Your goal: Look for the word "سازی" in the data below, and copy every line that holds it.

Available data:
---------------
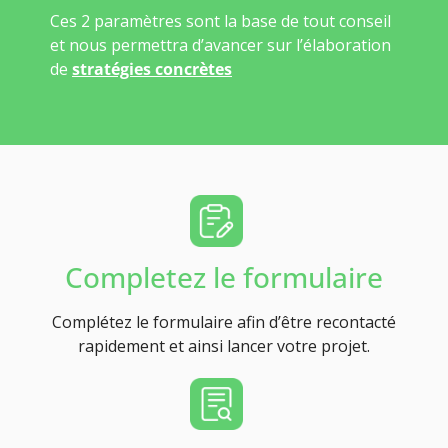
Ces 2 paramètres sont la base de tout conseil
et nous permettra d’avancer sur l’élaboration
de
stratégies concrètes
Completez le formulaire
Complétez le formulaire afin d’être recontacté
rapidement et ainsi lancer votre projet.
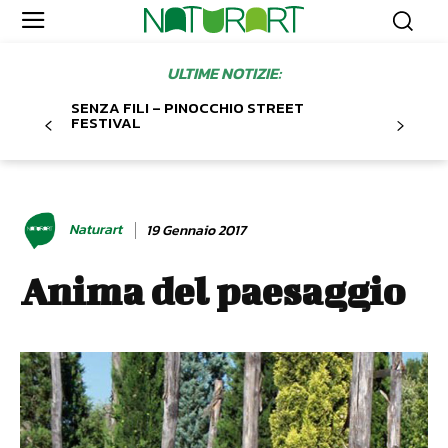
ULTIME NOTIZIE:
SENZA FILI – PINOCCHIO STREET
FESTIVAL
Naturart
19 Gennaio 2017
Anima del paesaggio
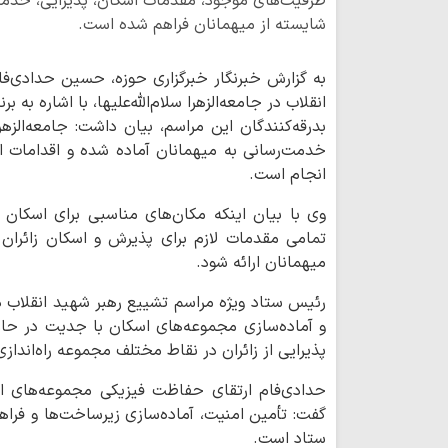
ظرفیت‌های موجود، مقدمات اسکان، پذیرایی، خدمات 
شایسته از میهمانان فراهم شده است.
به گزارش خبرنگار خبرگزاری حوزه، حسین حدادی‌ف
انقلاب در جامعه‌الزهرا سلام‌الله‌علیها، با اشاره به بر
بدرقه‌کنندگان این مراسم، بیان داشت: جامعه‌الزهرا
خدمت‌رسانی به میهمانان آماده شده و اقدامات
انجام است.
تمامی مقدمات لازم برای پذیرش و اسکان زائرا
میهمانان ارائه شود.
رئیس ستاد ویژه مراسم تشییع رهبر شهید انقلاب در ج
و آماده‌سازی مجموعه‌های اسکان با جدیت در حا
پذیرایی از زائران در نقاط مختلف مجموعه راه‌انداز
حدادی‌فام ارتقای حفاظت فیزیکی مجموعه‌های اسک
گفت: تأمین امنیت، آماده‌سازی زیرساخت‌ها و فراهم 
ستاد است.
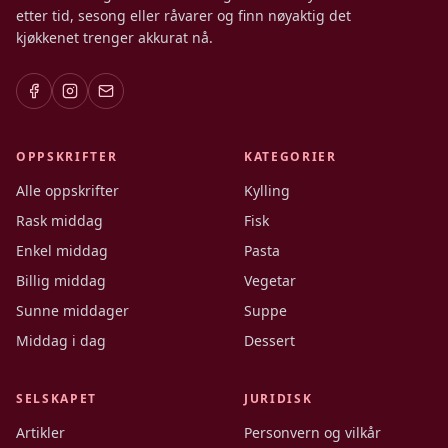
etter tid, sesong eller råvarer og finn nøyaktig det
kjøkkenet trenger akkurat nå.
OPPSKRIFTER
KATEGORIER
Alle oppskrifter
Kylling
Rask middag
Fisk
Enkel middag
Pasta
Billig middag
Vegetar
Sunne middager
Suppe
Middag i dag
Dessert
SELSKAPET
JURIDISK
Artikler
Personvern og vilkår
---------------
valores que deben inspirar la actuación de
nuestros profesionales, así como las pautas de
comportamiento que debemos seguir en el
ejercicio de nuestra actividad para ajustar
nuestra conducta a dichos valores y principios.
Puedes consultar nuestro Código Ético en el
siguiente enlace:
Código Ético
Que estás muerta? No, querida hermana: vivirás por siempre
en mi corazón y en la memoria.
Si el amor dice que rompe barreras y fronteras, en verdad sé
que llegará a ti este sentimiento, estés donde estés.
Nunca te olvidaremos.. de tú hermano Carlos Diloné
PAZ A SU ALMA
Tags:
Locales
---------------
Exercise result:
و آماده‌سازی مجموعه‌های اسکان با جدیت در حا
گفت: تأمین امنیت، آماده‌سازی زیرساخت‌ها و فراهم 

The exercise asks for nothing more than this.